### Task data

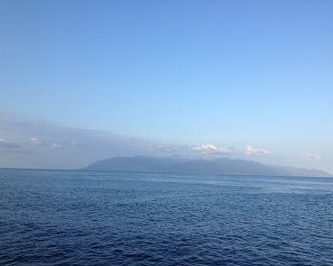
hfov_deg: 49.1
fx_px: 365
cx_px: 175
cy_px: 134
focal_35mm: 37
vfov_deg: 40.1
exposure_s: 1/1082
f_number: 2.4
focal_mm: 4.28
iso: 50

### Assignment
For each entry, copy the text exactly and leave out any image it carries.

### Problem solution
hfov_deg: 49.1
fx_px: 365
cx_px: 175
cy_px: 134
focal_35mm: 37
vfov_deg: 40.1
exposure_s: 1/1082
f_number: 2.4
focal_mm: 4.28
iso: 50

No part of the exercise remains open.